- **BRIEF**
Lay out the text lines from all the rows below as a single numbered list, skipping any blank lines and leaving the pictures out.

======== DATA SUPPLIED ========

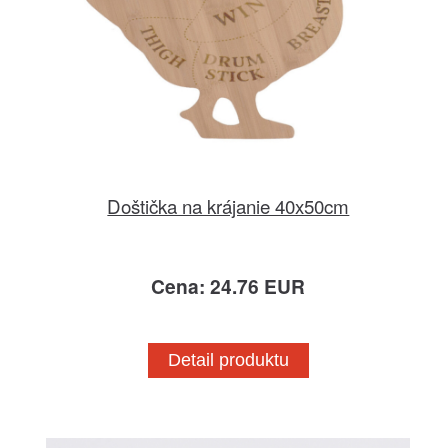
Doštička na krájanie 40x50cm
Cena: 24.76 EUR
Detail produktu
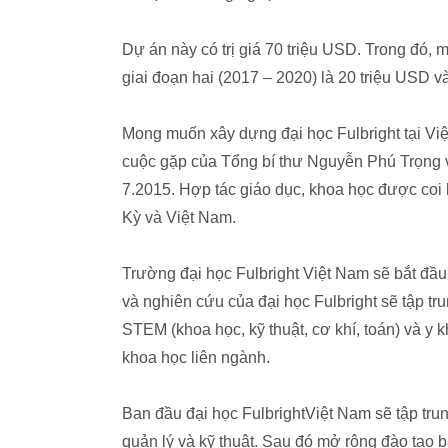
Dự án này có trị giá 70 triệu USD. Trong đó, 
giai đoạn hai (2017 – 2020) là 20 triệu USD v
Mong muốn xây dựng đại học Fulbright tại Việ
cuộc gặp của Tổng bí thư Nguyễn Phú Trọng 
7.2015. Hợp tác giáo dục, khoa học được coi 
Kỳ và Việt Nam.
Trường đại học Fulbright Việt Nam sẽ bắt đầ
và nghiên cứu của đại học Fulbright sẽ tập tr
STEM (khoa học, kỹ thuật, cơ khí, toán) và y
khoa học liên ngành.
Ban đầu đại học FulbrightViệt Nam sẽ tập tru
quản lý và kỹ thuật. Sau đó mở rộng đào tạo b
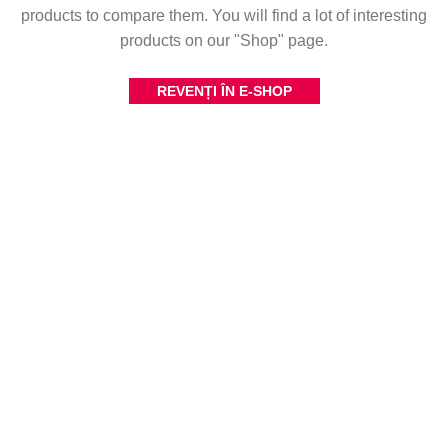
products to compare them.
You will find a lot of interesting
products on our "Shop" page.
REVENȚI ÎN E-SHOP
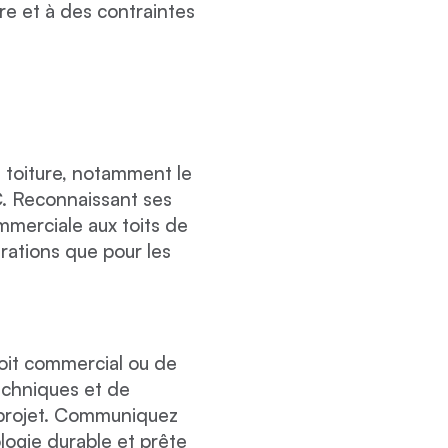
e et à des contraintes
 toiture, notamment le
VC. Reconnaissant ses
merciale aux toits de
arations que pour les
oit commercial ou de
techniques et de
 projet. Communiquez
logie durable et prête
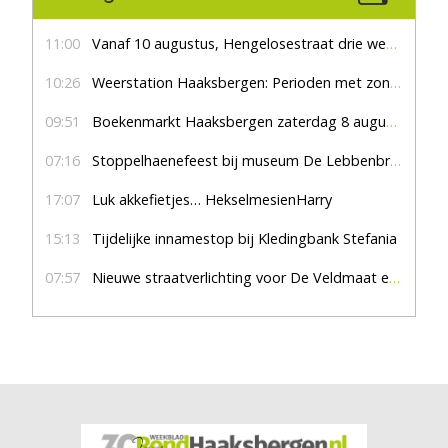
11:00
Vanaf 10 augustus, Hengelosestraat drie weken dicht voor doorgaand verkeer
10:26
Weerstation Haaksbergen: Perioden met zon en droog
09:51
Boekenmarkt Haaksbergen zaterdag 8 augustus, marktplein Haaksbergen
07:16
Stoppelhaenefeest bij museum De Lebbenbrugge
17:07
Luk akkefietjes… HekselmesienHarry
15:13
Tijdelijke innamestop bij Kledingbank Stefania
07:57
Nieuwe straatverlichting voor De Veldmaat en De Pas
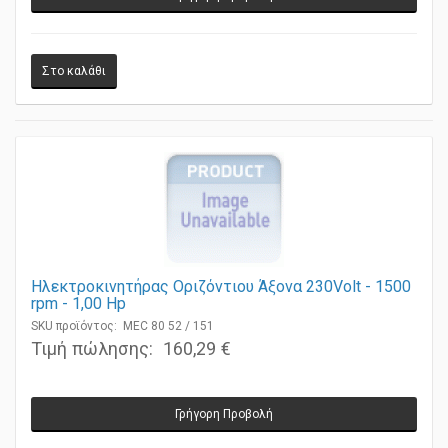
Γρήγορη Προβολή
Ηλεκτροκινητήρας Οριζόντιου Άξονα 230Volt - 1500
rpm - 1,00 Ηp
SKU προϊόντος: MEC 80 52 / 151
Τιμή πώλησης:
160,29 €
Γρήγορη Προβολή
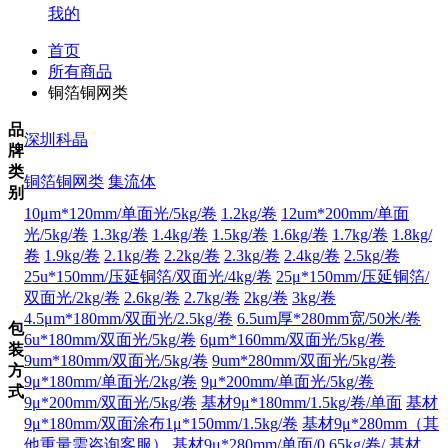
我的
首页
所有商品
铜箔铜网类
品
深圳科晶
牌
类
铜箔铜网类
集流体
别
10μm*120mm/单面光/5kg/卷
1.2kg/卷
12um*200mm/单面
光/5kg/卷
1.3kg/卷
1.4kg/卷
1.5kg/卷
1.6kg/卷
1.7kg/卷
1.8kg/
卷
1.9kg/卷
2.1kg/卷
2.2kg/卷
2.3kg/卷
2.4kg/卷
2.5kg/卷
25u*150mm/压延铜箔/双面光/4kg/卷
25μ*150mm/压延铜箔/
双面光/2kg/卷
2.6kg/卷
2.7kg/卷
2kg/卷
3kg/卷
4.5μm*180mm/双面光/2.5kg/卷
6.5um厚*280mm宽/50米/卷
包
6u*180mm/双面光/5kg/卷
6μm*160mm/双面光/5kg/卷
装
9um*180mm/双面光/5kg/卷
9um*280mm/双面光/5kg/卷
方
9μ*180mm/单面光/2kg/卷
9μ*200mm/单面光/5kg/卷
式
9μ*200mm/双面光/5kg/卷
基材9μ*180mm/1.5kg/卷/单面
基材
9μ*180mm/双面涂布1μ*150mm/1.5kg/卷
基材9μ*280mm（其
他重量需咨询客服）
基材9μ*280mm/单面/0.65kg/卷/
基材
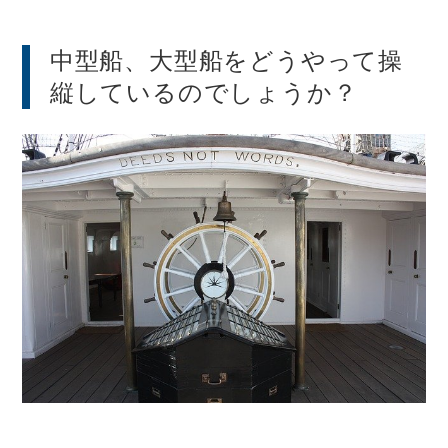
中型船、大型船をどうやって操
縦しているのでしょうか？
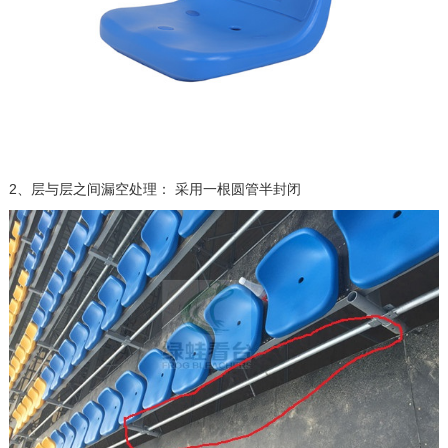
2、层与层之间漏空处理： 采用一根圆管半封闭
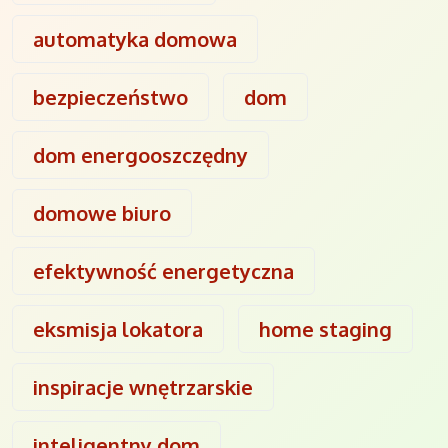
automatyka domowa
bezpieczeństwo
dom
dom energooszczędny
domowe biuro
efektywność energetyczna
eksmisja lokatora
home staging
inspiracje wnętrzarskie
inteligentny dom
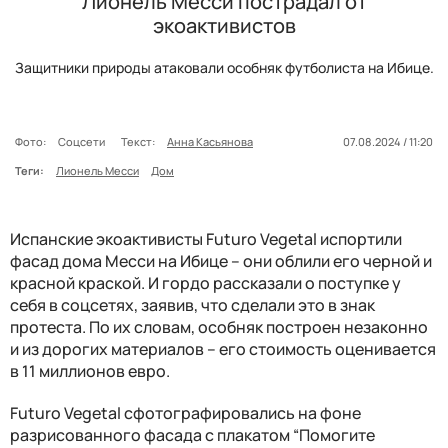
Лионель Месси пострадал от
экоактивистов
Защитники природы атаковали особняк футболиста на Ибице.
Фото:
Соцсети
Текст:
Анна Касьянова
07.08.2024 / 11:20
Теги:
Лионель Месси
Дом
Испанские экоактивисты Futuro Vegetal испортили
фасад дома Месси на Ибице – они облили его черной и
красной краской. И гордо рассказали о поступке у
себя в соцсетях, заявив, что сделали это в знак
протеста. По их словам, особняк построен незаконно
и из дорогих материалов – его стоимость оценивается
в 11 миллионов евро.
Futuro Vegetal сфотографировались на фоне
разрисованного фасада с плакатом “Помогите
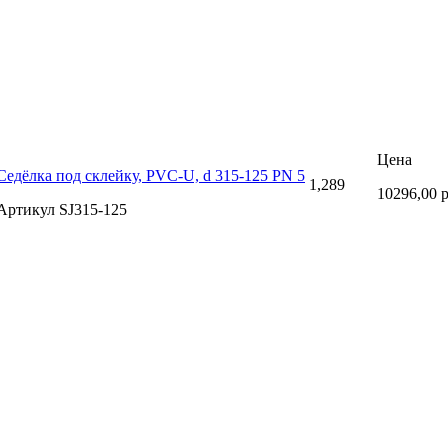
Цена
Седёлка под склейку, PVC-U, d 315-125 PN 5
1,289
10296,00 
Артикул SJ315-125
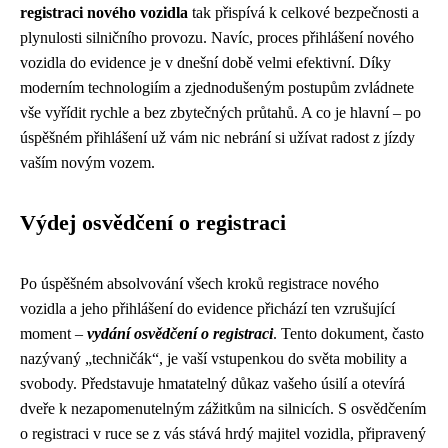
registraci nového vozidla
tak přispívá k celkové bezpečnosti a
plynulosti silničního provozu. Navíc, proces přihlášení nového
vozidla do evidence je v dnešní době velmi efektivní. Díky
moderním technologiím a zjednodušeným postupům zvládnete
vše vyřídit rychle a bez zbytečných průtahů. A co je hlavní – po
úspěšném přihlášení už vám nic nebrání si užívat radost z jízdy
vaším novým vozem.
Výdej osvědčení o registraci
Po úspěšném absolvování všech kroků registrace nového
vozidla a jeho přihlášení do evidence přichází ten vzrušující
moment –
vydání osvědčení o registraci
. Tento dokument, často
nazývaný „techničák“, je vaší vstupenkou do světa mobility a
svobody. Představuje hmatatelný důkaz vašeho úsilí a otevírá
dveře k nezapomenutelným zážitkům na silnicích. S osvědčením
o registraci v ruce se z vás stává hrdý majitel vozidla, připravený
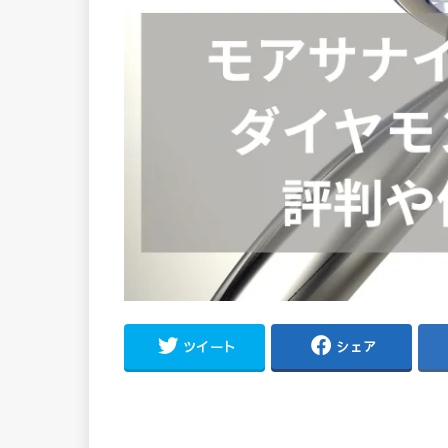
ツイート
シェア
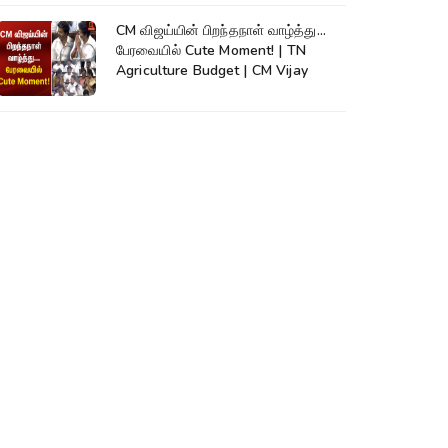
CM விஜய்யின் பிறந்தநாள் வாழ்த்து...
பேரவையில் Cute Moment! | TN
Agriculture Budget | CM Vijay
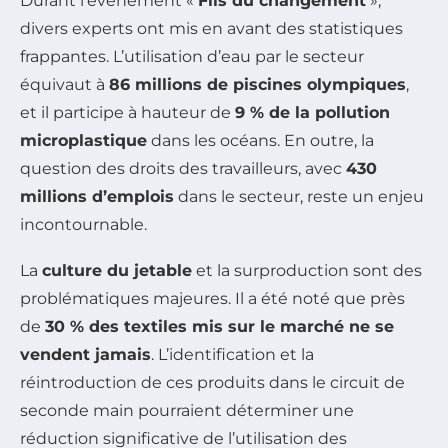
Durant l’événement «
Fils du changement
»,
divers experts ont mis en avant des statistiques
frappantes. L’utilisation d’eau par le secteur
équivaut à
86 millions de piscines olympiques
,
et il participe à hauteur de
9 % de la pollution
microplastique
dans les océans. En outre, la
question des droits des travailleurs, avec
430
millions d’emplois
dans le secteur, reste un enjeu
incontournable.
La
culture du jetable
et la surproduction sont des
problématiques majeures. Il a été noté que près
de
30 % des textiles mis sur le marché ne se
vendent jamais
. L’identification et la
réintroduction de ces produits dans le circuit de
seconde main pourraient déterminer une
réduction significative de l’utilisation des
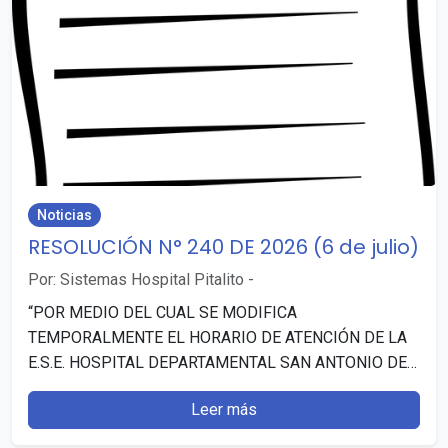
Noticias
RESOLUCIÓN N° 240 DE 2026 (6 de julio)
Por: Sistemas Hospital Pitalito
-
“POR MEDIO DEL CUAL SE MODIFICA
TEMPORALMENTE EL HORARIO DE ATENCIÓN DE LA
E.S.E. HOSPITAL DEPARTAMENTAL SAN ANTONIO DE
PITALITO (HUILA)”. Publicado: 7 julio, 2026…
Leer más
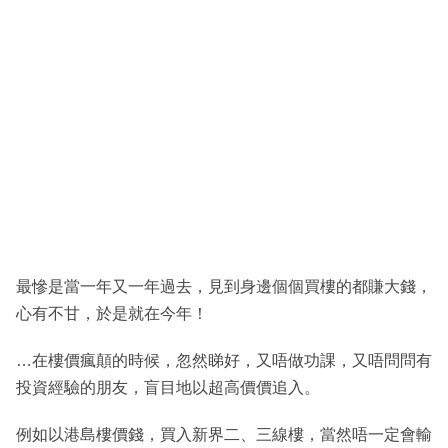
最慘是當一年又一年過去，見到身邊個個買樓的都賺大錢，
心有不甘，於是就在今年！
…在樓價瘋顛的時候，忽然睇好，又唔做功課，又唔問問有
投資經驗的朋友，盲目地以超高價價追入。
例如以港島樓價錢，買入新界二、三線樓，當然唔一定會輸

========

- **REPLY**
1. Doštička na krájanie 40x50cm
2. Cena: 24.76 EUR
3. Detail produktu
4. Dự án này có trị giá 70 triệu USD. Trong đó, 
5. giai đoạn hai (2017 – 2020) là 20 triệu USD v
6. Mong muốn xây dựng đại học Fulbright tại Việ
7. cuộc gặp của Tổng bí thư Nguyễn Phú Trọng 
8. 7.2015. Hợp tác giáo dục, khoa học được coi 
9. Kỳ và Việt Nam.
10. Trường đại học Fulbright Việt Nam sẽ bắt đầ
11. và nghiên cứu của đại học Fulbright sẽ tập tr
12. STEM (khoa học, kỹ thuật, cơ khí, toán) và y
13. khoa học liên ngành.
14. Ban đầu đại học FulbrightViệt Nam sẽ tập tru
15. quản lý và kỹ thuật. Sau đó mở rộng đào tạo b
16. products to compare them.
17. You will find a lot of interesting
18. products on our "Shop" page.
19. REVENȚI ÎN E-SHOP
20. e et à des contraintes
21.  toiture, notamment le
22. VC. Reconnaissant ses
23. merciale aux toits de
24. arations que pour les
25. oit commercial ou de
26. techniques et de
27.  projet. Communiquez
28. logie durable et prête
29. 11:00
30. Vanaf 10 augustus, Hengelosestraat drie weken dicht voor doorgaand verkeer
31. 10:26
32. Weerstation Haaksbergen: Perioden met zon en droog
33. 09:51
34. Boekenmarkt Haaksbergen zaterdag 8 augustus, marktplein Haaksbergen
35. 07:16
36. Stoppelhaenefeest bij museum De Lebbenbrugge
37. 17:07
38. Luk akkefietjes… HekselmesienHarry
39. 15:13
40. Tijdelijke innamestop bij Kledingbank Stefania
41. 07:57
42. Nieuwe straatverlichting voor De Veldmaat en De Pas
43. Γρήγορη Προβολή
44. Ηλεκτροκινητήρας Οριζόντιου Άξονα 230Volt - 1500
45. rpm - 1,00 Ηp
46. SKU προϊόντος: MEC 80 52 / 151
47. Τιμή πώλησης:
48. 160,29 €
49. Γρήγορη Προβολή
50. 我的
51. 首页
52. 所有商品
53. 铜箔铜网类
54. 品
55. 深圳科晶
56. 牌
57. 类
58. 铜箔铜网类
59. 集流体
60. 别
61. 10μm*120mm/单面光/5kg/卷
62. 1.2kg/卷
63. 12um*200mm/单面
64. 光/5kg/卷
65. 1.3kg/卷
66. 1.4kg/卷
67. 1.5kg/卷
68. 1.6kg/卷
69. 1.7kg/卷
70. 1.8kg/
71. 卷
72. 1.9kg/卷
73. 2.1kg/卷
74. 2.2kg/卷
75. 2.3kg/卷
76. 2.4kg/卷
77. 2.5kg/卷
78. 25u*150mm/压延铜箔/双面光/4kg/卷
79. 25μ*150mm/压延铜箔/
80. 双面光/2kg/卷
81. 2.6kg/卷
82. 2.7kg/卷
83. 2kg/卷
84. 3kg/卷
85. 4.5μm*180mm/双面光/2.5kg/卷
86. 6.5um厚*280mm宽/50米/卷
87. 包
88. 6u*180mm/双面光/5kg/卷
89. 6μm*160mm/双面光/5kg/卷
90. 装
91. 9um*180mm/双面光/5kg/卷
92. 9um*280mm/双面光/5kg/卷
93. 方
94. 9μ*180mm/单面光/2kg/卷
95. 9μ*200mm/单面光/5kg/卷
96. 式
97. 9μ*200mm/双面光/5kg/卷
98. 基材9μ*180mm/1.5kg/卷/单面
99. 基材
100. 9μ*180mm/双面涂布1μ*150mm/1.5kg/卷
101. 基材9μ*280mm（其
102. 他重量需咨询客服）
103. 基材9μ*280mm/单面/0.65kg/卷/
104. 基材
105. 中型船、大型船をどうやって操
106. 縦しているのでしょうか？
107. 2、层与层之间漏空处理： 采用一根圆管半封闭
108. automatyka domowa
109. bezpieczeństwo
110. dom
111. dom energooszczędny
112. domowe biuro
113. efektywność energetyczna
114. eksmisja lokatora
115. home staging
116. inspiracje wnętrzarskie
117. inteligentny dom
118. Лионель Месси пострадал от
119. экоактивистов
120. Защитники природы атаковали особняк футболиста на Ибице.
121. Фото:
122. Соцсети
123. Текст:
124. Анна Касьянова
125. 07.08.2024 / 11:20
126. Теги:
127. Лионель Месси
128. Дом
129. Испанские экоактивисты Futuro Vegetal испортили
130. фасад дома Месси на Ибице – они облили его черной и
131. красной краской. И гордо рассказали о поступке у
132. себя в соцсетях, заявив, что сделали это в знак
133. протеста. По их словам, особняк построен незаконно
134. и из дорогих материалов – его стоимость оценивается
135. в 11 миллионов евро.
136. Futuro Vegetal сфотографировались на фоне
137. разрисованного фасада с плакатом “Помогите
138. Цена
139. Седёлка под склейку, PVC-U, d 315-125 PN 5
140. 1,289
141. 10296,00 
142. Артикул SJ315-125
143. registraci nového vozidla
144. tak přispívá k celkové bezpečnosti a
145. plynulosti silničního provozu. Navíc, proces přihlášení nového
146. vozidla do evidence je v dnešní době velmi efektivní. Díky
147. moderním technologiím a zjednodušeným postupům zvládnete
148. vše vyřídit rychle a bez zbytečných průtahů. A co je hlavní – po
149. úspěšném přihlášení už vám nic nebrání si užívat radost z jízdy
150. vaším novým vozem.
151. Výdej osvědčení o registraci
152. Po úspěšném absolvování všech kroků registrace nového
153. vozidla a jeho přihlášení do evidence přichází ten vzrušující
154. moment –
155. vydání osvědčení o registraci
156. . Tento dokument, často
157. nazývaný „techničák“, je vaší vstupenkou do světa mobility a
158. svobody. Představuje hmatatelný důkaz vašeho úsilí a otevírá
159. dveře k nezapomenutelným zážitkům na silnicích. S osvědčením
160. o registraci v ruce se z vás stává hrdý majitel vozidla, připravený
161. ツイート
162. シェア
163. CM விஜய்யின் பிறந்தநாள் வாழ்த்து...
164. பேரவையில் Cute Moment! | TN
165. Agriculture Budget | CM Vijay
166. Durant l’événement «
167. Fils du changement
168. »,
169. divers experts ont mis en avant des statistiques
170. frappantes. L’utilisation d’eau par le secteur
171. équivaut à
172. 86 millions de piscines olympiques
173. ,
174. et il participe à hauteur de
175. 9 % de la pollution
176. microplastique
177. dans les océans. En outre, la
178. question des droits des travailleurs, avec
179. 430
180. millions d’emplois
181. dans le secteur, reste un enjeu
182. incontournable.
183. La
184. culture du jetable
185. et la surproduction sont des
186. problématiques majeures. Il a été noté que près
187. de
188. 30 % des textiles mis sur le marché ne se
189. vendent jamais
190. . L’identification et la
191. réintroduction de ces produits dans le circuit de
192. seconde main pourraient déterminer une
193. réduction significative de l’utilisation des
194. Noticias
195. RESOLUCIÓN N° 240 DE 2026 (6 de julio)
196. Por: Sistemas Hospital Pitalito
197. -
198. “POR MEDIO DEL CUAL SE MODIFICA
199. TEMPORALMENTE EL HORARIO DE ATENCIÓN DE LA
200. E.S.E. HOSPITAL DEPARTAMENTAL SAN ANTONIO DE
201. PITALITO (HUILA)”. Publicado: 7 julio, 2026…
202. Leer más
203. 最慘是當一年又一年過去，見到身邊個個買樓的都賺大錢，
204. 心有不甘，於是就在今年！
205. …在樓價瘋顛的時候，忽然睇好，又唔做功課，又唔問問有
206. 投資經驗的朋友，盲目地以超高價價追入。
207. 例如以港島樓價錢，買入新界二、三線樓，當然唔一定會輸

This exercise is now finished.